In the blog post on theology, how long has the writer been a member of the current PCUSA church?

# [Text segment]
——————————

Sunday, June 1, 2008

Theology

In preparation for leaving on the mission trip to DC this upcoming week, I have been putting together a list of things to read. It's becoming a pretty good list, I guess. But I found one book that I had to start reading even before I left. My wife team-teaches the middle school youth Sunday school class at our church. They have been using a book called "Presbyterian Questions, Presbyterian Answers: Exploring Christian Faith" by Donald K McKim (who seems to be a pretty well written author). I've been a member of our current PCUSA church for the past 8 years. We pretty much joined back then so we could have a church to baptize our first child. We had joined a different church several years before so we could get married there. I'll admit, those aren't the necessarily the greatest reasons to join a church, but there it is. Prior to those events, I had been in Southern Baptist, Pentecostal Holiness, Church of Christ, Ghurch of God, and charismatic churches. So I didn't really know much about formal Presbyterian theology. Shoot, I really don't know the formal theology of any of the aforementioned denominations.

So, my interest in this book was high immediately. I picked it up and read the first few chapters. It's written as chapters dealing with topics like Faith and Salvation. Each chapters has several questions that KcKim provides answers grounded in Presbyterian theology. Each answer is pretty simple and short, so no long treatise with extensive research citations. There are several Scriptural references for each answer.

Now, the point is not to review he book and point out the ups/downs of it. The point, for me anyway, is to ask some serious questions about faith. Well, about my faith. The first of the many questions has to do with theology itself.

How much does the theology matter in a Christian denomination? I mean, there are some basic things from Scripture that are hard to argue with, I would think. But it turns out that different denominations, and even churches within the same denomination, can have different interpretations of things like the virgin birth of Jesus or the "literalness" of the creation story in Genesis.

The main point that started drawing me into this internal discussion had to do with KcKim's answers about predestination. I had just read Romans 8 in which Paul writes:
And we know that in all things God works for the good of those who love him, who have been called according to his purpose. For those God foreknew he also predestined to be conformed to the likeness of his Son, that he might be the firstborn among many brothers. And those he predestined, he also called; those he called, he also justified; those he justified, he also glorified.

——————————

# [Material supplied]
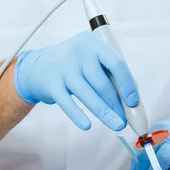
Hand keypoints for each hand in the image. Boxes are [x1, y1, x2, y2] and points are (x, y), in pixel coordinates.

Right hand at [14, 31, 138, 130]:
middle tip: (124, 119)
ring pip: (88, 95)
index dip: (127, 84)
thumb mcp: (90, 61)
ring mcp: (63, 67)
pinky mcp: (51, 83)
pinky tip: (87, 125)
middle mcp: (77, 51)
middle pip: (103, 83)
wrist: (36, 68)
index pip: (116, 63)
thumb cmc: (72, 66)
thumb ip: (110, 75)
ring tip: (116, 124)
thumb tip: (131, 99)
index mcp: (92, 43)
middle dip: (116, 105)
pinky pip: (68, 103)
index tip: (133, 101)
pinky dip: (78, 116)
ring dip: (105, 113)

——————————

# [Your response]
For the past 8 years.